◆ EXTRACT PROVIDED ◆
Summary: Commodity prices enjoyed a robust week on USD softness and a solid performance by the energy sector.
Global commodity prices staged a comeback this past week after the dollar failed to hold onto recent gains and rising stock markets helped to drive renewed risk appetite. The weaker dollar was led by the British pound which is headed for its best week since January following a week of Brexit drama in Parliament. The euro, meanwhile, managed to climb higher and back into the range that has prevailed for more than six months.
Gains across commodities were broad-based and have occurred at a time when hedge funds have cut bets on rising prices across 24 major commodities to the lowest in three years. The is due in particular to an overwhelmingly negative view on agricultural commodities. The latest Commitment of Traders report covering speculative positions found hedge funds holding net-short positions in 12 out of 14 major agricultural commodities. At the opposite end, the crude oil-led energy sector remains the most-favoured sector, followed by metals.
The energy sector traded higher with WTI crude oil reaching a four-month high before running into profit taking ahead of key technical and psychological levels. Oil remains supported by tightening supply, both voluntary (from Saudi Arabia) and forced (from Iran and Venezuela). Worries about growth and future demand for crude oil remain just that at this stage, with the market instead responding to the continued tightening of supply.
The livestock sector was the star performer with the price of lean hogs in Chicago surging by more than 10% in response to strong buying from China, the world’s largest consumer. An outbreak of African swine fever has reduced China’s breeding herd by 15% during the past year, forcing the country to become an active importer.
Industrial metals traded higher with zinc and palladium leading from the front amid continued concerns about tightening supply. Gold gyrated around $1,300/oz with traders left confused in the wake of the recent roller-coaster action. The short-term outlook remains clouded with uncertainty with key drivers such as (rising) stocks and the (weaker) dollar pulling in opposite directions.

◆ SHORT PROBLEM 1 ◆
Reproduce the commodities report word for word, everything from "The livestock sector" down to "an active importer.".

◆ DATA ENTRIES ◆
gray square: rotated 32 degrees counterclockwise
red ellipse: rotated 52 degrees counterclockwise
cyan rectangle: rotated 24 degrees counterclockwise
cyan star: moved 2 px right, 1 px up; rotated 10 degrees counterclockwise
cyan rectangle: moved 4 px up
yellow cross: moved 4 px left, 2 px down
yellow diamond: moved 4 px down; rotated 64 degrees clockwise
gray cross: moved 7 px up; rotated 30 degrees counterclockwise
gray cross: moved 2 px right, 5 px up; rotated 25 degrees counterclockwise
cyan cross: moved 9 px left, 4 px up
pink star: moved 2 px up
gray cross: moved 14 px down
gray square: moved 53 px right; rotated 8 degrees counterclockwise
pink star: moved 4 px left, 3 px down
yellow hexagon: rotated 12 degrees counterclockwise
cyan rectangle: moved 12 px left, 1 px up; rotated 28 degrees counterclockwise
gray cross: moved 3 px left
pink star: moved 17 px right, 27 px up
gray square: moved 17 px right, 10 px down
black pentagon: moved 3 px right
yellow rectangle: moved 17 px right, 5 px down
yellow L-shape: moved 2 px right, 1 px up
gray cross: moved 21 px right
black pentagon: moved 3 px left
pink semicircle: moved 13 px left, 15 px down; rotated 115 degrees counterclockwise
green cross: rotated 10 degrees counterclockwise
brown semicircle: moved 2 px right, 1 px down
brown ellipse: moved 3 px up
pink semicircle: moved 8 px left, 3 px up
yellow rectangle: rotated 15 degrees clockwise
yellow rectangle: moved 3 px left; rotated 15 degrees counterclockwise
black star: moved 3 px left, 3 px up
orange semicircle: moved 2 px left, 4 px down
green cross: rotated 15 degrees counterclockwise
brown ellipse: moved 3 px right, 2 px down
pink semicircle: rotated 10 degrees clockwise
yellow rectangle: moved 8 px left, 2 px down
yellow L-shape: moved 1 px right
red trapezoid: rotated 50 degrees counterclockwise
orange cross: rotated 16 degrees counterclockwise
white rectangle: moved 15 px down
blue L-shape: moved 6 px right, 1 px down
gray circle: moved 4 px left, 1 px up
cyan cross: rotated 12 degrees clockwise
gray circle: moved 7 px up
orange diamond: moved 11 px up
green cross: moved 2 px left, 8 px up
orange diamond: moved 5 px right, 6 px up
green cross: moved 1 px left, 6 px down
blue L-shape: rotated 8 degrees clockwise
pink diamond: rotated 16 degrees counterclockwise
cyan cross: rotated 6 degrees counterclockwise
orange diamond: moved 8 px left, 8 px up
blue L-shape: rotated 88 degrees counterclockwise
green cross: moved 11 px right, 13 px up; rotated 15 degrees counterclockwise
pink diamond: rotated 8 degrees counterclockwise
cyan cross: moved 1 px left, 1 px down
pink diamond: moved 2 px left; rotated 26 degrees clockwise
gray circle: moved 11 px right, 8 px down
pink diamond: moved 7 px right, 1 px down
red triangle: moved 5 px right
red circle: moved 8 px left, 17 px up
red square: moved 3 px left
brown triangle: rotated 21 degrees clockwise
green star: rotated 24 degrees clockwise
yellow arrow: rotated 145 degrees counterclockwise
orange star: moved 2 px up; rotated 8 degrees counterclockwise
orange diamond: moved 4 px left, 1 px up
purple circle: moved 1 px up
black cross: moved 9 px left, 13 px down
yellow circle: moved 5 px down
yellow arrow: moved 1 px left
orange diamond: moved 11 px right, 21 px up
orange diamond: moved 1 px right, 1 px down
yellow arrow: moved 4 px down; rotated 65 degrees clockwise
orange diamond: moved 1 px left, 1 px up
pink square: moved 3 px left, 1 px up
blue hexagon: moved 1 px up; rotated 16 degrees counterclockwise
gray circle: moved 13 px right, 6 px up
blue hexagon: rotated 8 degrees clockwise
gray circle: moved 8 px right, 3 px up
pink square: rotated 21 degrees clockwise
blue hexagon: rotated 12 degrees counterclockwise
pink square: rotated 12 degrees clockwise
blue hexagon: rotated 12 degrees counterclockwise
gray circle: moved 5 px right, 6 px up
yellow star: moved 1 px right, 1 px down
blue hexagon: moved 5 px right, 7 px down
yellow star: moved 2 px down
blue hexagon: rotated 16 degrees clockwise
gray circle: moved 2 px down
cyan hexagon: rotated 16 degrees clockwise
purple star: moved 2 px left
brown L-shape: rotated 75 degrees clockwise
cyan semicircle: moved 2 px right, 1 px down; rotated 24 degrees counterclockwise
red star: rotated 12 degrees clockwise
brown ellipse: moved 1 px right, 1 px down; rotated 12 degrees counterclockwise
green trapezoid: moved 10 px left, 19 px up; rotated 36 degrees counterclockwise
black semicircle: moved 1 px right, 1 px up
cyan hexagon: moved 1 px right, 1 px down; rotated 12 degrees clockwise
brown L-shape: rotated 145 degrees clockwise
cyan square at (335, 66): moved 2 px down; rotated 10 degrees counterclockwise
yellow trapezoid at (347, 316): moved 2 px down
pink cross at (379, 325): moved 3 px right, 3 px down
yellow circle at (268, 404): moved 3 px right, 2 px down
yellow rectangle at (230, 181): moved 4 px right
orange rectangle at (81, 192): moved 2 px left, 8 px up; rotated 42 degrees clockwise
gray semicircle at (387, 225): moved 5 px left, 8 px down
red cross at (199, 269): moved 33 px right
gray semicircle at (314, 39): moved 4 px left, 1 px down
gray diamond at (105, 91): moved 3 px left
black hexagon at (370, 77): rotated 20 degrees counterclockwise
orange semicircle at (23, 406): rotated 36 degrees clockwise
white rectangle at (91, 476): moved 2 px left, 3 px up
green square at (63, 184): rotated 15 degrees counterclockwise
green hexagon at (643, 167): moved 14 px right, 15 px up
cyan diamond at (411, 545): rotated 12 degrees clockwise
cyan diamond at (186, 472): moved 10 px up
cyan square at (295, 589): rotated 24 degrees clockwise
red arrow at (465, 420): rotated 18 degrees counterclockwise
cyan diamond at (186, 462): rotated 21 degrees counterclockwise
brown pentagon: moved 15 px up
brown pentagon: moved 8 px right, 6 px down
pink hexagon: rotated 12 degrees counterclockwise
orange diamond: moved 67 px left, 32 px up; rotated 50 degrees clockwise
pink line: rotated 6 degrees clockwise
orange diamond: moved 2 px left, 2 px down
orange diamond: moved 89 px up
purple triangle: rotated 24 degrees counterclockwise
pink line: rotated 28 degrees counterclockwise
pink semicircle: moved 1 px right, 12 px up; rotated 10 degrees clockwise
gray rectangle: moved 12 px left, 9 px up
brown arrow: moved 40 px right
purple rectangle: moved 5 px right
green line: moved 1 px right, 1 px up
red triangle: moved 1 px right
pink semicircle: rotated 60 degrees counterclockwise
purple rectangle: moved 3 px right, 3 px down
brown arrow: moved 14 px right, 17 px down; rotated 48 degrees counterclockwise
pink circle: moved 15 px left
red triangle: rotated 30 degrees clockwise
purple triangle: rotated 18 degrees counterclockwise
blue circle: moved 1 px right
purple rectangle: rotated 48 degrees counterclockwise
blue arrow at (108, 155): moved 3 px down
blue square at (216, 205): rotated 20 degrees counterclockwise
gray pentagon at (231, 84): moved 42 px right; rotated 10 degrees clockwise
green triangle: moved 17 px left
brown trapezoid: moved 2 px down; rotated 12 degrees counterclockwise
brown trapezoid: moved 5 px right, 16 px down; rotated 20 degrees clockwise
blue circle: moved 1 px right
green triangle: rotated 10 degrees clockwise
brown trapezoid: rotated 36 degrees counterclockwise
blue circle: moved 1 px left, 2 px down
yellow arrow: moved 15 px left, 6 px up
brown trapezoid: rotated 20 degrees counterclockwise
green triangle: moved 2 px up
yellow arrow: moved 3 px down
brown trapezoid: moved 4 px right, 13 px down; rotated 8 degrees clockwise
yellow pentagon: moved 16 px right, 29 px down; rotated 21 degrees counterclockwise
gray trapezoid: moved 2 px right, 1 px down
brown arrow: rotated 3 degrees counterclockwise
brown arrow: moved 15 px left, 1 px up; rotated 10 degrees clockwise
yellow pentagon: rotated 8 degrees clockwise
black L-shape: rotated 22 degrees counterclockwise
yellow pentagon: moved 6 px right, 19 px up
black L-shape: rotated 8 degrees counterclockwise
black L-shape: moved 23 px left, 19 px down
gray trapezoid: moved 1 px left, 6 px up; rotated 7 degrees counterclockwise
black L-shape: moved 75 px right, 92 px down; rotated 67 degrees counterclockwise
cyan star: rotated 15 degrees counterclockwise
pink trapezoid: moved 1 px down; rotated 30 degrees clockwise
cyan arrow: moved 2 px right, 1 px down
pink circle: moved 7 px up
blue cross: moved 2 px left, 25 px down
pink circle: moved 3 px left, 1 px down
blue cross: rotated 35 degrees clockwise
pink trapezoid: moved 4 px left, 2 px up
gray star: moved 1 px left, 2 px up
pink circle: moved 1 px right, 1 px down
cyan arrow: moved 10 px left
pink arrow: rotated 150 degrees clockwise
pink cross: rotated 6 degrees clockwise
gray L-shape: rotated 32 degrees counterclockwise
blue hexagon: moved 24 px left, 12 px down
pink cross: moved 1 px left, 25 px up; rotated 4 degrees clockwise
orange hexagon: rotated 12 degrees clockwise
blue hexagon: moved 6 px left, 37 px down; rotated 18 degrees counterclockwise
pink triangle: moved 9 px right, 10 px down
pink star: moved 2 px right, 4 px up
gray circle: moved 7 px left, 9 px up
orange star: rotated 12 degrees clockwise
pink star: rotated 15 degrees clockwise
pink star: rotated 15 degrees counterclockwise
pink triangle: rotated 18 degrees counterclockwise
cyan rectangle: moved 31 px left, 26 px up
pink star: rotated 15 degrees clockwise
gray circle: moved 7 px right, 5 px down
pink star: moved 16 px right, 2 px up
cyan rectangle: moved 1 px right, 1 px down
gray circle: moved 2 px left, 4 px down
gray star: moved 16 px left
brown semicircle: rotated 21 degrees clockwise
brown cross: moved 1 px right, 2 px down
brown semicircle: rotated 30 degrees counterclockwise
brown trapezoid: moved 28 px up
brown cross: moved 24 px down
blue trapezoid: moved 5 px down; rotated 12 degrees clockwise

◆ SHORT PROBLEM 2 ◆
Rewrite the entries as a numbered list, skipping blank lines, covering everything from the first entry down to the line containing "black pentagon: moved 3 px left", with both ends included.

◆ FULL ANSWER 1 ◆
The livestock sector was the star performer with the price of lean hogs in Chicago surging by more than 10% in response to strong buying from China, the world’s largest consumer. An outbreak of African swine fever has reduced China’s breeding herd by 15% during the past year, forcing the country to become an active importer.

◆ FULL ANSWER 2 ◆
1. gray square: rotated 32 degrees counterclockwise
2. red ellipse: rotated 52 degrees counterclockwise
3. cyan rectangle: rotated 24 degrees counterclockwise
4. cyan star: moved 2 px right, 1 px up; rotated 10 degrees counterclockwise
5. cyan rectangle: moved 4 px up
6. yellow cross: moved 4 px left, 2 px down
7. yellow diamond: moved 4 px down; rotated 64 degrees clockwise
8. gray cross: moved 7 px up; rotated 30 degrees counterclockwise
9. gray cross: moved 2 px right, 5 px up; rotated 25 degrees counterclockwise
10. cyan cross: moved 9 px left, 4 px up
11. pink star: moved 2 px up
12. gray cross: moved 14 px down
13. gray square: moved 53 px right; rotated 8 degrees counterclockwise
14. pink star: moved 4 px left, 3 px down
15. yellow hexagon: rotated 12 degrees counterclockwise
16. cyan rectangle: moved 12 px left, 1 px up; rotated 28 degrees counterclockwise
17. gray cross: moved 3 px left
18. pink star: moved 17 px right, 27 px up
19. gray square: moved 17 px right, 10 px down
20. black pentagon: moved 3 px right
21. yellow rectangle: moved 17 px right, 5 px down
22. yellow L-shape: moved 2 px right, 1 px up
23. gray cross: moved 21 px right
24. black pentagon: moved 3 px left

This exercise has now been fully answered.